Gonzalo apareció cuando Lucía acostaba a Dani. Sacó una maleta y empezó a empacar.

—¿Adónde vas? —preguntó ella, aunque ya lo sabía.

—Me voy. Harto de peleas, de este piso diminuto, de verte.

—¿Y nosotros?

—Querías boda, un hijo. Pues quédate con él. —Cerró la maleta, miró a Dani, cuyos ojos estaban abiertos de par en par, y salió.

Lucía lloró en el sofá. Alguien la tocó: era Dani, en pijama.

—No llores, mamá. Yo no te dejaré nunca.

Gonzalo no regresó. Pidió el divorcio.

Dani preguntó por él una vez, pero al ver la reacción de su madre, no volvió a mencionarlo. La vida siguió. Cuando entró en primaria, Lucía conoció a Javier, más joven que ella. Se llevaba bien con Dani, pero Lucía rechazó sus propuestas de matrimonio.

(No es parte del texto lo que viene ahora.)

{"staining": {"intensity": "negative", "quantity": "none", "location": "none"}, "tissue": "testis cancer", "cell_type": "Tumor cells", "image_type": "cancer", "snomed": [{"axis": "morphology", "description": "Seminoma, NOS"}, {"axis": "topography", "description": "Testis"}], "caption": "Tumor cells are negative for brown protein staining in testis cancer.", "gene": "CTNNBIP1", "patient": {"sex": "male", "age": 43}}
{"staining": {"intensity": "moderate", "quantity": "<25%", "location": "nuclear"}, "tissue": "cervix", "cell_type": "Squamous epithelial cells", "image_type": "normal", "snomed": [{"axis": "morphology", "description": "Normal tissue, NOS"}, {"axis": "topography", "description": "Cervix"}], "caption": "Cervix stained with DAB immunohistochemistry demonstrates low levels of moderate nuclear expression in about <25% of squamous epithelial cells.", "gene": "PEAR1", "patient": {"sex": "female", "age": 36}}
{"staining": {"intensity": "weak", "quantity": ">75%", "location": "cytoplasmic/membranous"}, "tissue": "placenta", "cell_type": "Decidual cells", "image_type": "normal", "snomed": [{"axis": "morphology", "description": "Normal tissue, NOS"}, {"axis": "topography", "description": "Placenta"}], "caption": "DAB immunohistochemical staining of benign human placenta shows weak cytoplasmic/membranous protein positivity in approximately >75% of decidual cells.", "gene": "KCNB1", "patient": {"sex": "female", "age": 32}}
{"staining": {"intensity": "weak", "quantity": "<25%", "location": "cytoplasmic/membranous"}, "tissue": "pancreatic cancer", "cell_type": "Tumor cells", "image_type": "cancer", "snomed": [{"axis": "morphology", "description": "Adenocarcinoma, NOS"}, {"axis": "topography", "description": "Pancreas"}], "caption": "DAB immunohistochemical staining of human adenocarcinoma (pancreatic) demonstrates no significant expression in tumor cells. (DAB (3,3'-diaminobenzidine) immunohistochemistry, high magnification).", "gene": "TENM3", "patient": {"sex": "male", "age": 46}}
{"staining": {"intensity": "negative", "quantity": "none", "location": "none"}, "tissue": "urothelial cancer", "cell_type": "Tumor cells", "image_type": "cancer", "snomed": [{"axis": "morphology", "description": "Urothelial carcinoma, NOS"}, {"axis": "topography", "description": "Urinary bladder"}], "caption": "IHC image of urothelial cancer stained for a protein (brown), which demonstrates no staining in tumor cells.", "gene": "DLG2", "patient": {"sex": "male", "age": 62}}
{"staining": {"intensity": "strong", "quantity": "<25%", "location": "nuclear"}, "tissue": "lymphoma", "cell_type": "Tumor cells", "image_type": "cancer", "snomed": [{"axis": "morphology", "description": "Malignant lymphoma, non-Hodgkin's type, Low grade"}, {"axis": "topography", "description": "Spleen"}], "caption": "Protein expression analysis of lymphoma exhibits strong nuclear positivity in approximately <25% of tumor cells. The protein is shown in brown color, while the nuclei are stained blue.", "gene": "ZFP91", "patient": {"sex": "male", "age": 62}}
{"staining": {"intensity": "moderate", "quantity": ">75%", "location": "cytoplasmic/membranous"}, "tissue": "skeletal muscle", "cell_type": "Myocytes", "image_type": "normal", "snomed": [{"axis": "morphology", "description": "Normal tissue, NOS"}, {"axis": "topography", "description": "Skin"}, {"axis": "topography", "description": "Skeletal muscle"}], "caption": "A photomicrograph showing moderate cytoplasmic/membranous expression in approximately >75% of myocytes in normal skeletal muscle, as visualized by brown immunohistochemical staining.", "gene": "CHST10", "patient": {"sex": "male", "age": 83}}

Temía que Dani celara, y la diferencia de edad la atormentaba. “Encontrará a alguien más joven”, pensaba.

Un día, mientras limpiaba, Javier salió con Dani al parque. De pronto, la puerta se abrió: Javier traía a Dani sangrando. Se había caído de un columpio y necesitó puntos. Lucía sabía que no era su culpa, pero no podía evitar pensar: “Si fuera su hijo, esto no habría pasado”.

Poco después, la relación se desvaneció.

—No te preocupes, mamá. Nunca te dejaré —repitió Dani.

Lucía no volvió a traer a nadie a casa.

Dani creció, se convirtió en un hombre. Las chicas lo perseguían, y Lucía, aunque orgullosa, temía quedarse sola.

—Es el destino de las madres. Criar y soltar. Ya te acostumbrarás. Vendrán los nietos —dijo su madre.

Pero su madre enfermó y murió al año, dejando su piso a Dani.

Entonces, apareció Gonzalo. Ajado, descuidado. Se quejó de que, cuando estuvo sano, las mujeres lo adoraban, pero enfermo, nadie lo quería. Preguntó por su suegra y, al enterarse de su muerte, maldijo su suerte.

—Mamá, ¿quién es? —preguntó Dani al ver una bolsa deportiva en el recibidor.

—Hola, hijo. Qué grande estás —dijo Gonzalo.

La sonrisa de Dani se borró.

—¿Qué padre? —replicó frío.

—Dani… —intervino Lucía.

—No—No te reconozco como padre, y no quiero nada de ti —dijo Dani, mientras Gonzalo bajaba la cabeza avergonzado y salía de sus vidas para siempre.